May 16, 2012

  • a a a spence 1 newspaper guy

    a a a aaaabbbbbottt 2 typewriter

     a a a bogart 2 frankie looking pretty a a a bugs 1 a a a earth 1 a a a encore theater 2 a a a fred and wilma 1 a a a hope 4 victory! a a a fred and wilma 4 barney a a a pie 1 a a a monopoly man broke  

    The Daily News

    1  What day is today?

    2  Do you do that?

    3  You get so mixed up with everything you have to say and do that you have no idea what day it is?

    4  The only day of the week where that is a nice thing is Saturday.

    5    I always love that moment where you think you have to get up and do something, and then realize, "Ah, it's Saturday!"

    6   And then you plop your head back down and smile and rest.

    7   That didn't just happen.

    8   What day IS today?

    9    Wednesday. Oh thaz right. <trying to pry left eye open>

    10  Wednesday is called inappropriately "Hump Day."

    11   It is the largest hurdle of the week, and we are to get over the hump. Oh. I get it. Lol.

    12   Some guy invented that probably because he was too frustrated to campaign for the elimination of Tuesday as a day of the week, a campaign I have fought for years.

    13   Nobody ever listens. I coo into the night. Nobody listens.

    14   It's like trying to campaign for free pizza. Or Ron Paul.

    15   Ah, vell.

    16   No matter what they call today, I usually feel like a stale piece of white bread by Wednesday.

    17   Half a minute.

    18   I just jumped over to AOL to check the major news stories, always a lark.

    19   These are legit headlines. Here is what constitutes news these days:

    Queen May Not Like Camel's Name. What's his name? Elizabeth? Betty? Joe?

    Man Protests All-You-Can-Eat Fish Fry For Cutting Him Off. Dude.

    Chaperones Accused of Spraying Lysol On Dancers at Prom. Seriously? Who made that call?

    Robbing Internet Cafe? Check Out of Facebook First. There's a reason I have a job.

    Truck Crash Unleashes 18 Tons of Yogurt on Highway. Sign of the times. It used to be booze and ciggies.

    20  So there you have it.

    21  No news.

    22  As I have often said, good news.

    23  Journalism is in the toilet, folks.

    24  We make up news on a daily basis.

    25   Oh, once again, some celeb was wearing some sexy dress at some celeb benefit, which happens every other day. Too funny. Lol.

    26   Tom Cruise is getting reamed for being a Scientology nut. When hasn't that happened?

    27    I'm guessing Maury Povich found once again who the husband was, in his usual macabre fashion. That guy is a walking freak show. I imagine him in Hell standing next to Rupert Murdoch.  Rupert, not aware of Maury's fame: "So, how'd you make YOUR money?"

    28   Going South Way too Fast Dept. Here's another headline: Alleged Weapons Dealer Ordered to Write Book Reports. I probably ordered the guy to do book reports ten years ago. Probably my fault. What an exquisite punishment.

    29   I remember when news was news, and when all this sensationalism had a name in the journalistic circles. It was called yellow journalism, and was frowned upon by anybody with any sort of common sense.

    30  All news is pretty much invented nowadays, until something worse comes along.

#####

Problem requirements: Copy the Daily News post word for word, starting at "15   Ah, vell." and ending at "Elizabeth? Betty? Joe?".

#####

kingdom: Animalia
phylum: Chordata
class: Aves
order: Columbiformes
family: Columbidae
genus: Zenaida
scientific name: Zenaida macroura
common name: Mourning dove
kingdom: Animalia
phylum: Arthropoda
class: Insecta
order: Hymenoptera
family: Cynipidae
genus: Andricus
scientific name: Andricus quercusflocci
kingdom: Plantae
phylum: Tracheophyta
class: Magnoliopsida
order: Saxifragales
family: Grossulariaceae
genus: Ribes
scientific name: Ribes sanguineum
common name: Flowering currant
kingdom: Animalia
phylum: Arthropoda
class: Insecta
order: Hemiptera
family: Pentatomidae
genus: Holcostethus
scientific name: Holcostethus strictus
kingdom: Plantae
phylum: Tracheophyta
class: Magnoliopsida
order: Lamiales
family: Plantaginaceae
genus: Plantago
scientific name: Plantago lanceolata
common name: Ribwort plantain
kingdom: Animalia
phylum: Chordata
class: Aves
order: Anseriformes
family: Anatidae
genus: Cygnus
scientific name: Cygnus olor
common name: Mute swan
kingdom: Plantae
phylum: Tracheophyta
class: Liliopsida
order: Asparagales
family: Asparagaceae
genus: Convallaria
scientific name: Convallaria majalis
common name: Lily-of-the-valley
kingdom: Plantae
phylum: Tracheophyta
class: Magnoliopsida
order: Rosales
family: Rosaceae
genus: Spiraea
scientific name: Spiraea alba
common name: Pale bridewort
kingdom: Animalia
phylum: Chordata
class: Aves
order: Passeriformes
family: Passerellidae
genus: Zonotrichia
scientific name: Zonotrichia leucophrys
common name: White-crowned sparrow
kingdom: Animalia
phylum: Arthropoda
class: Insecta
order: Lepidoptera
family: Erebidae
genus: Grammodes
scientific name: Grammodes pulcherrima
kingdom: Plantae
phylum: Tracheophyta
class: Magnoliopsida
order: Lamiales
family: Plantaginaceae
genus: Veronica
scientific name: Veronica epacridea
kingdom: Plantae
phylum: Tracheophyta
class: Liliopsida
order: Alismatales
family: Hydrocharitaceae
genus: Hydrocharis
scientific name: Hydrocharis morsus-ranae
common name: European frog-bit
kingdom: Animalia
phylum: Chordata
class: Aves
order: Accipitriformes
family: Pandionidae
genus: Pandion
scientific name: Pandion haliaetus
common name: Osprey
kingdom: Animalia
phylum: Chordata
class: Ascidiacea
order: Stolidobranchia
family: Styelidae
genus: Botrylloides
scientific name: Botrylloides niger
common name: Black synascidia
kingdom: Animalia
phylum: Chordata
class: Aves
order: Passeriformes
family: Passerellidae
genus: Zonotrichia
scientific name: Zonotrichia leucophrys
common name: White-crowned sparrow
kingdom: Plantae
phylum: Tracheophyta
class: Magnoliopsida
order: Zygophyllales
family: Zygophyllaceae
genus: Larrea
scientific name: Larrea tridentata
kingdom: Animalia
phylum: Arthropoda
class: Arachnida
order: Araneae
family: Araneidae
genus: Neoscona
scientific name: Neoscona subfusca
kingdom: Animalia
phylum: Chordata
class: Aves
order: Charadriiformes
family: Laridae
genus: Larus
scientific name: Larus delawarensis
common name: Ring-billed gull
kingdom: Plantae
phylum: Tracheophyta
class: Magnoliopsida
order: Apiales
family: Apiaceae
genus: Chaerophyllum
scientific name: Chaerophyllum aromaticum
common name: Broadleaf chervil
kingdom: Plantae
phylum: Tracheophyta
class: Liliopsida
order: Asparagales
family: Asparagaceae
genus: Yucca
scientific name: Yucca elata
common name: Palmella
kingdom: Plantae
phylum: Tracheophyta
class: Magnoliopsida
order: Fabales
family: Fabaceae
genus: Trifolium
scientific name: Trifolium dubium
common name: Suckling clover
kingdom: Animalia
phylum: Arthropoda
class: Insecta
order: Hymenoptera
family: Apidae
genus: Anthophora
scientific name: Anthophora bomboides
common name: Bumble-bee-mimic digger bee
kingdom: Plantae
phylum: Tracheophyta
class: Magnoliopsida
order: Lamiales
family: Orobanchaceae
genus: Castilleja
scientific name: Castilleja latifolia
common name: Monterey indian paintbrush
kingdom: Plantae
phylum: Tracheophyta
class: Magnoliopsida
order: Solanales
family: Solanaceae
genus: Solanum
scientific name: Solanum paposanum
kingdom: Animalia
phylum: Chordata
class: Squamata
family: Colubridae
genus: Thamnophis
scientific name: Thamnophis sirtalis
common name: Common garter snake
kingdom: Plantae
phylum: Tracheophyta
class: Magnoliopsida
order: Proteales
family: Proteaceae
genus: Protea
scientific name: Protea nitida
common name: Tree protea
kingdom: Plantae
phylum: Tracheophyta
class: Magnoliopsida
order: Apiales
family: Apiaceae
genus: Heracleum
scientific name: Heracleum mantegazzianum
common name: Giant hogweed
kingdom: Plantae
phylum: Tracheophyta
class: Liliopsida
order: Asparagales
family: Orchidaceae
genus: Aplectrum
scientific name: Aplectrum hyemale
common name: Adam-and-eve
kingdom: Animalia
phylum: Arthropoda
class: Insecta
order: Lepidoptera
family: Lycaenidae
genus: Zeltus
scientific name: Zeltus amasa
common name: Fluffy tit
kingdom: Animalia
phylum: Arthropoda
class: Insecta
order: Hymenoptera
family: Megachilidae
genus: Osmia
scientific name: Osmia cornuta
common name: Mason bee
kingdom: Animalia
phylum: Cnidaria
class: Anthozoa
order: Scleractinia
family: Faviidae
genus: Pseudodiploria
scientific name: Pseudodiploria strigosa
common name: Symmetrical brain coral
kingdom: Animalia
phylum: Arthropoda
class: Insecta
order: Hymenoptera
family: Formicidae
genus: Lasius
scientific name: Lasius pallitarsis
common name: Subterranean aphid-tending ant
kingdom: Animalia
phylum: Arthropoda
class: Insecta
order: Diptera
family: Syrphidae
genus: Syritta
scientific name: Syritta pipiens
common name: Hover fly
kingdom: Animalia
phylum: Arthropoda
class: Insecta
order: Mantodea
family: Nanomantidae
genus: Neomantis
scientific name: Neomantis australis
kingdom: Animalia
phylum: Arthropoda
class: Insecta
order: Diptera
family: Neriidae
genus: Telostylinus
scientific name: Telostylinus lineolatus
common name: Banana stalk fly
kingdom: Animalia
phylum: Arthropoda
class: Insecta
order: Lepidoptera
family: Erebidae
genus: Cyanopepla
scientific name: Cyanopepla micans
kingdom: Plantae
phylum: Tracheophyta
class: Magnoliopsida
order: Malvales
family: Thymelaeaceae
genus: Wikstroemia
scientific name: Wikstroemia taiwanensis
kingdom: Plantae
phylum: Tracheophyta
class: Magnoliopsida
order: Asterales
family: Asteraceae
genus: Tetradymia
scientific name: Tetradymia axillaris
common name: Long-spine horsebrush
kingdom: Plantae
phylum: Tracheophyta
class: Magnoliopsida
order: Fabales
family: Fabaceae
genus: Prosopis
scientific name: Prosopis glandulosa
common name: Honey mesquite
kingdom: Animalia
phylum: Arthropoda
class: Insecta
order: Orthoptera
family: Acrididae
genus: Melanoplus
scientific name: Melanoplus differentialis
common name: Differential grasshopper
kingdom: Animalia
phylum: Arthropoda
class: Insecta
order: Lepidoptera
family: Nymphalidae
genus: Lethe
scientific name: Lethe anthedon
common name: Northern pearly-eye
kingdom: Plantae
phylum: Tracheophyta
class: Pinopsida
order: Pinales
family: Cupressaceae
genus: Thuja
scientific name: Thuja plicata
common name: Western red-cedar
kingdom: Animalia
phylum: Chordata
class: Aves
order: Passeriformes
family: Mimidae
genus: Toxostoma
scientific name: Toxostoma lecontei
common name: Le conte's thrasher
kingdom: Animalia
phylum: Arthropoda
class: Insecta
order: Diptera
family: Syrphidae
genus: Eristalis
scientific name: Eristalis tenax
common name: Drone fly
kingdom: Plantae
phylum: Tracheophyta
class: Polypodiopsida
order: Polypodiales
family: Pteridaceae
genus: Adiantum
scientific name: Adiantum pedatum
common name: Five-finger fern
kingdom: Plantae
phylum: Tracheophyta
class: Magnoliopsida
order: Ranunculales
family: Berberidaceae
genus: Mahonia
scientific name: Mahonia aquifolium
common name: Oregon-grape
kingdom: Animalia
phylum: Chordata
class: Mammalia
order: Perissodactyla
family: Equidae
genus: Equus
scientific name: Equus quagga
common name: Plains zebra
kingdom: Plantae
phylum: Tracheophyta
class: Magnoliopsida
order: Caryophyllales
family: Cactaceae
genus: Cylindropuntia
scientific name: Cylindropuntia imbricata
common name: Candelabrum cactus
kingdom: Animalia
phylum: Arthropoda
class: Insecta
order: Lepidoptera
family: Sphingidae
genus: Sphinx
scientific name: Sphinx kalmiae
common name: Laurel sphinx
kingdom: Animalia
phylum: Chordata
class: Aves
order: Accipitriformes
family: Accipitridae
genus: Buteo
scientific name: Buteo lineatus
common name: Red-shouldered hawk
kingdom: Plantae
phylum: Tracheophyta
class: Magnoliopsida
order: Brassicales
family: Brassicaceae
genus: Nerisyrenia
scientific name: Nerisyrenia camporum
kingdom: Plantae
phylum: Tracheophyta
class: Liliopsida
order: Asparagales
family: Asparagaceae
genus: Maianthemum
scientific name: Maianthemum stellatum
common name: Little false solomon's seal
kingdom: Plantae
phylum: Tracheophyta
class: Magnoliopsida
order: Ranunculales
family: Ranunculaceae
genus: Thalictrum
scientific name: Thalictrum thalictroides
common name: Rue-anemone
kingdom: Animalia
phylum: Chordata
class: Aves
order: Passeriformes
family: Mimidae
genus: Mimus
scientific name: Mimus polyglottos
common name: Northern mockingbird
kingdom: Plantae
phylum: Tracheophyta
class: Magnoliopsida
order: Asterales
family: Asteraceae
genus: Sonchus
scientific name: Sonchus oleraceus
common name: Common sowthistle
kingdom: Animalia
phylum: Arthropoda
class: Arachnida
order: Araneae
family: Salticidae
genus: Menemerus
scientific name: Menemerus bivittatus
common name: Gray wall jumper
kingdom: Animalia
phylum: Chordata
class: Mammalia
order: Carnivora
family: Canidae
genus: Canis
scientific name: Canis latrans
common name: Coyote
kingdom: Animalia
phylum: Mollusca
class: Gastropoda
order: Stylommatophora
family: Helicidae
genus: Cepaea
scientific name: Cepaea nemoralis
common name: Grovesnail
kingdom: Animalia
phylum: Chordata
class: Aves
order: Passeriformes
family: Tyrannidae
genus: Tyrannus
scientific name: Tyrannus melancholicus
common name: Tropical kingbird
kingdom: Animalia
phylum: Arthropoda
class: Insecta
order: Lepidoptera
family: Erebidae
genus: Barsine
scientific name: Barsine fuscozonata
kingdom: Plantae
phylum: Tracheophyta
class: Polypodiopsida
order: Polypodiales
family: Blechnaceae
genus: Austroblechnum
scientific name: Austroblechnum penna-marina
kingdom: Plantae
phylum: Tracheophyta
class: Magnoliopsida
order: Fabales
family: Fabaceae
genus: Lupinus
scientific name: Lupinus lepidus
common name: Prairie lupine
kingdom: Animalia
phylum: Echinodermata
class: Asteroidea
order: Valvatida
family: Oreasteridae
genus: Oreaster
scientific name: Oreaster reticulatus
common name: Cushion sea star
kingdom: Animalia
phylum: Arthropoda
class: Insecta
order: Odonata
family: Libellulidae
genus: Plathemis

#####

Answer for this exercise:
15   Ah, vell.

    16   No matter what they call today, I usually feel like a stale piece of white bread by Wednesday.

    17   Half a minute.

    18   I just jumped over to AOL to check the major news stories, always a lark.

    19   These are legit headlines. Here is what constitutes news these days:

    Queen May Not Like Camel's Name. What's his name? Elizabeth? Betty? Joe?